Utilizing Premarital and Postnuptial Agreements to Build Trust, Reduce Conflict, and Save Money

undefinedWe recently sat down with Attorney, Abby Cettel, to pick her brain about premarital and postnuptial agreements, and how they can contribute not only to transparency between engaged or married couples, but can also contribute to saving thousands of dollars and headaches in the event of a future divorce.

What is a Premarital/Prenuptial Agreement?

“A premarital agreement is a contract between two people who intend to get married. It's a document that’s signed before your marriage, and outlines both of your positions on the different rights that you will have as a married couple,” says Cettel. “It's a document reviewed, signed and drafted by both parties before marriage that lays out what you expect in case of a divorce.”

Can You Create a Similar Contract After You’re Married?

“Yes, there is something called a marital agreement, or people might refer to it as a postnuptial agreement,” says Cettel. “There are a few different circumstances when this happens. Sometimes you're about to get married, and you mean to sign a premarital agreement, but it just doesn't happen for the wedding. At that point, the agreement becomes a postnuptial agreement. These also happen many years later on in the marriage. Quite frankly, I often see them after the parties have talked about separation and decided to stay together, but only on certain terms— those terms become reflected in a document, which becomes a postnuptial agreement.”

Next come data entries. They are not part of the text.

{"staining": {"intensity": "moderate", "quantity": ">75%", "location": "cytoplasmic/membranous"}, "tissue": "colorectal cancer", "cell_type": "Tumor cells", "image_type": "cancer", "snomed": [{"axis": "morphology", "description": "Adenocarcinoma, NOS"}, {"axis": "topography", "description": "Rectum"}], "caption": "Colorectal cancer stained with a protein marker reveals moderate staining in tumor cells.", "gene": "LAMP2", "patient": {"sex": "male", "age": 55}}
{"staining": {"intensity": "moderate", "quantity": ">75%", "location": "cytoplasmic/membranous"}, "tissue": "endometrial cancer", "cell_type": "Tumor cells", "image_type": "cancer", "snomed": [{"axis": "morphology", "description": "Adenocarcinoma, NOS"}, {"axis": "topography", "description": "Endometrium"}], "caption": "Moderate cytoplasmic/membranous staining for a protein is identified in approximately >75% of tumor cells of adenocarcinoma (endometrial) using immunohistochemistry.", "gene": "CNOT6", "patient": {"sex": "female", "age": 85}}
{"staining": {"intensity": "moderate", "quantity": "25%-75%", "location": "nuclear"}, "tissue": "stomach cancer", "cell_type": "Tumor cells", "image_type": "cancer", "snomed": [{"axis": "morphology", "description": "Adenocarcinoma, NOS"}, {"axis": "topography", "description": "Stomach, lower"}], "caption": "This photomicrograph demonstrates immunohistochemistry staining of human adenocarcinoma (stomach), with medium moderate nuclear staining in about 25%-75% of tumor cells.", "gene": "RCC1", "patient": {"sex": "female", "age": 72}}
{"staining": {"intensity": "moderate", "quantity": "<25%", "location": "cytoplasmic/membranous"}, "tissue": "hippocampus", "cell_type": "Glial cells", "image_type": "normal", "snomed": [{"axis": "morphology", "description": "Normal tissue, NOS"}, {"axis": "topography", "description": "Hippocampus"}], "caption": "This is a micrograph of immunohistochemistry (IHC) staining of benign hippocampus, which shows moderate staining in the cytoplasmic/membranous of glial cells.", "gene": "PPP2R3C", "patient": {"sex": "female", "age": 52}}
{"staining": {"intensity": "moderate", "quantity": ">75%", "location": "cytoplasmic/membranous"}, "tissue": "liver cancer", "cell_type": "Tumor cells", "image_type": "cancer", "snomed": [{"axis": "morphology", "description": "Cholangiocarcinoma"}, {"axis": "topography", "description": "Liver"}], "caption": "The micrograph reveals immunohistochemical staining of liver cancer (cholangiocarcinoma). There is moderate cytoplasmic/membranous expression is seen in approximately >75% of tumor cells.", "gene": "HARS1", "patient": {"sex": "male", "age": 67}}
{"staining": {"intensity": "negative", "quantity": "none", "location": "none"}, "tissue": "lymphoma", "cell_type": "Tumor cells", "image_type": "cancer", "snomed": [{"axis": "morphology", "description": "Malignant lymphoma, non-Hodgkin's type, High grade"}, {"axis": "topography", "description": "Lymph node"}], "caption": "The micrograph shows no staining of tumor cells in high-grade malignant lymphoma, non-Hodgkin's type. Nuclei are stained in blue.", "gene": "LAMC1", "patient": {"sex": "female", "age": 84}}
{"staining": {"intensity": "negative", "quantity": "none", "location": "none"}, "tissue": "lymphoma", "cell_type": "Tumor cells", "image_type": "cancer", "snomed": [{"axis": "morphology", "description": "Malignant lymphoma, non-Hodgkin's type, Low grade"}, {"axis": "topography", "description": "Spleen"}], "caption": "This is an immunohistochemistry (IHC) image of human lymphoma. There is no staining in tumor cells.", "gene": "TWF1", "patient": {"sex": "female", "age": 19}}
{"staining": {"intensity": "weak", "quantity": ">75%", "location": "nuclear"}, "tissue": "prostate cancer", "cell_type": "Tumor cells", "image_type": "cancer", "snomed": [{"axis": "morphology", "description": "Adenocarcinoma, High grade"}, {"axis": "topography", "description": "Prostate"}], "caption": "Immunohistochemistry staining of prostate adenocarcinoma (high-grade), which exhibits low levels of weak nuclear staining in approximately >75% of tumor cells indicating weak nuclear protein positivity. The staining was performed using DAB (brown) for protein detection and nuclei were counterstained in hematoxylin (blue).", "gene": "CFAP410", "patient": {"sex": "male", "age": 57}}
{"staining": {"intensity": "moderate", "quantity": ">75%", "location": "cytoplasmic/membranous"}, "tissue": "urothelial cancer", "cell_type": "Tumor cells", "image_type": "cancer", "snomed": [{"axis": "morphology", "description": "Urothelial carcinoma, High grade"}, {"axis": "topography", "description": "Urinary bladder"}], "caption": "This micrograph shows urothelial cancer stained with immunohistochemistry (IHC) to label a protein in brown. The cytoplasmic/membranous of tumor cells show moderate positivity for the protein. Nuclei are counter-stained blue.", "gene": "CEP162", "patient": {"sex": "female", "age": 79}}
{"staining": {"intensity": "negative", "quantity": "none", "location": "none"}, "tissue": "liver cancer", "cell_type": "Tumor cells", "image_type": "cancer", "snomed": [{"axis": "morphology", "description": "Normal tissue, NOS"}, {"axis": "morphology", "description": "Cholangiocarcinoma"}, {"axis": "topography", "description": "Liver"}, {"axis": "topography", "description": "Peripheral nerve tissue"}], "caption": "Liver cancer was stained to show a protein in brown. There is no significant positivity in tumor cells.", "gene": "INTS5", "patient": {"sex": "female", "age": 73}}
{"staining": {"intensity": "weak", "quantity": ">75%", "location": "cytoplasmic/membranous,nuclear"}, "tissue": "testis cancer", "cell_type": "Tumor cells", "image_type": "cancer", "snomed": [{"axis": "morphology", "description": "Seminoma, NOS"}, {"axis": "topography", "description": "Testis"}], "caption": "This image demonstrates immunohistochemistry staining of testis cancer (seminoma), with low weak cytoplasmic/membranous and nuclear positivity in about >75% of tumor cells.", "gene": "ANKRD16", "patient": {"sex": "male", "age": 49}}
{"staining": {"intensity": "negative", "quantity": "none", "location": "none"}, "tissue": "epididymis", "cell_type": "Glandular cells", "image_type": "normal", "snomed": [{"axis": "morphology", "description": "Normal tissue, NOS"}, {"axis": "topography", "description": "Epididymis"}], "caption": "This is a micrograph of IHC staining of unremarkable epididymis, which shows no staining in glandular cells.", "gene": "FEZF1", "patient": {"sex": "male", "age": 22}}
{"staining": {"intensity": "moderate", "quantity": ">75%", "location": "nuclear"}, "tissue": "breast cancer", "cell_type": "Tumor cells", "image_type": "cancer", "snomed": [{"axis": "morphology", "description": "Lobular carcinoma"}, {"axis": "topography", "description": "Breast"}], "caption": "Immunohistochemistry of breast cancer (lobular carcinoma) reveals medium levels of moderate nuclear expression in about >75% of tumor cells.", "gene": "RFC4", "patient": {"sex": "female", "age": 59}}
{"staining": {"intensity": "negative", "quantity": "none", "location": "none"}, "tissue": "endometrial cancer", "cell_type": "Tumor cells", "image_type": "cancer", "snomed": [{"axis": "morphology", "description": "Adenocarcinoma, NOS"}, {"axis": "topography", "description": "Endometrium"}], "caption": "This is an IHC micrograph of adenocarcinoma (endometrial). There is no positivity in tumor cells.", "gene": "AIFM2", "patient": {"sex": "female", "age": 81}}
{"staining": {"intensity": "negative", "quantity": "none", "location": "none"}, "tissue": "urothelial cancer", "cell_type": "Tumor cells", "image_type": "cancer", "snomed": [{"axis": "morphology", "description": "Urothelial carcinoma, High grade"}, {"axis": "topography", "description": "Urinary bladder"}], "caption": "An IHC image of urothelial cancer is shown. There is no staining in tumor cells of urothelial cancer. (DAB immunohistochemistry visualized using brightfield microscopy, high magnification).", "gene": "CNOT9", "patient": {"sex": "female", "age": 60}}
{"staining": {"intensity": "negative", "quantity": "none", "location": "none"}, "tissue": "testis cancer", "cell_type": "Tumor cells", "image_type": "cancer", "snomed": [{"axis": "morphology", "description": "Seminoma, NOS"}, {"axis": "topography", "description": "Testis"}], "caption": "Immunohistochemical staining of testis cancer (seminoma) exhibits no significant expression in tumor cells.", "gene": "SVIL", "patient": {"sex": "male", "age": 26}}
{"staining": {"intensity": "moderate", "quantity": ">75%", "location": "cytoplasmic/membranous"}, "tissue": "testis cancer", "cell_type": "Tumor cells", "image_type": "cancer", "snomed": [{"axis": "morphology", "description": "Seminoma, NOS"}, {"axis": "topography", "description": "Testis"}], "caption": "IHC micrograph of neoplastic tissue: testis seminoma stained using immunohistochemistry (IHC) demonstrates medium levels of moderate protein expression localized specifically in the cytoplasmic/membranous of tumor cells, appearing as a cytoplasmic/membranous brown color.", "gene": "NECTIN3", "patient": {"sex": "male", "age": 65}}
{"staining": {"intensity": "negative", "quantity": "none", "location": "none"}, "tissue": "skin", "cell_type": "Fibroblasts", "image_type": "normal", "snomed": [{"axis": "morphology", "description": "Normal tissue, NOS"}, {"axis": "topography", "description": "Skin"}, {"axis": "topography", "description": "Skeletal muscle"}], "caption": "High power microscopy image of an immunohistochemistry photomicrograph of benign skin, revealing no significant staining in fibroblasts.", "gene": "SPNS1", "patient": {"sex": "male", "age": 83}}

What Exactly Can Be Covered in These Agreements?

“In the state of Oregon, when you get married, all of your income, your assets, your houses, your cars, that all becomes a portion of your marital estate. And what both a premarital agreement and a postnuptial agreement can do is outline how each of those assets are going to be treated [in the event of a divorce]. You can outline if you want to pursue mediation before you actually go to attorneys and go to court, or how one party will pay the other's attorney fees,” Cettel explains.

“You can also talk about what to do in the event of one spouse's death. I think we all have experienced losing a loved one, and there's a lot more to it than saying, ‘their bank account goes here, and this gets paid off’, especially for persons who have children from other marriages. [With this contract], you can outline exactly how you anticipate a child would be taken care of, and ensure that your child from your first marriage is given access to your estate.”

Are These Agreements Enforceable in Court?

“Premarital agreements are generally enforced in court with the exception of long-term marriages. The court will not enforce agreements made about child custody or child support. This is because courts in Oregon and all over the country use something called the best interest standard to determine your child's parenting plan and custody, and we use a calculator for child support. All of those things are dependent on what's going on in the child's life right then, not necessarily when you made the agreement” says Cettel. “Also, postnuptial agreements aren’t as enforceable as premarital agreements. [This is because] the court assumes that later on in the marriage, the parties aren't on equal footing. Typically, when you make a postnuptial agreement, it's under the pretense of 'I want these things to continue to stay in the marriage', as opposed to both parties choosing to enter into a marriage. So, the burden becomes lower to overturn a postnuptial agreement.”

Why Are Premarital Agreements Less Enforceable for Long Term Marriages?

“When you start getting into longer term marriages, there's a chance that the court will choose not to enforce a premarital agreement because the circumstances of the parties have changed so significantly,” explains Cettel. “For example, say we get married when we're 20 years old, we don't have two pennies to rub together, and I invent the computer. Now I've got a billion dollars, but my premarital agreement says that my husband gets nothing— I retain all of my own bank accounts, and I retain all of the retirement that I make. Well, that’s not fair, and the court will not enforce something that unfair.”

Why Are Premarital Agreements Advantageous?

“As an attorney, my answer is always that everyone should get a premarital agreement. Even if you don't have any money--no house, no big bank accounts, no investment accounts--what you can decide is how you're going to deal with each other in case of a divorce. We all know getting married is expensive, right? What people don't realize is that getting divorced is two or three times more expensive than getting married. So if you decide together, early on, that you're going to use a mediator and avoid the court as much as possible to get that done, it's better for everyone,” Cettel explains.

“In the very least, it opens up a really honest conversation between engaged people to talk about how they’re going to deal with something really hard. It also lets everyone know, on the day of marriage, ‘Here are my debts, and here are my assets.’ It means that you trust each other enough to have a very honest conversation about finances and expectations in your marriage-- conversations that everyone should be having, but often they’re not. And in the end, if you start the conversation and choose not to sign that premarital agreement, or even draft it, at least you're discussing what exists and what your expectations are for the future.”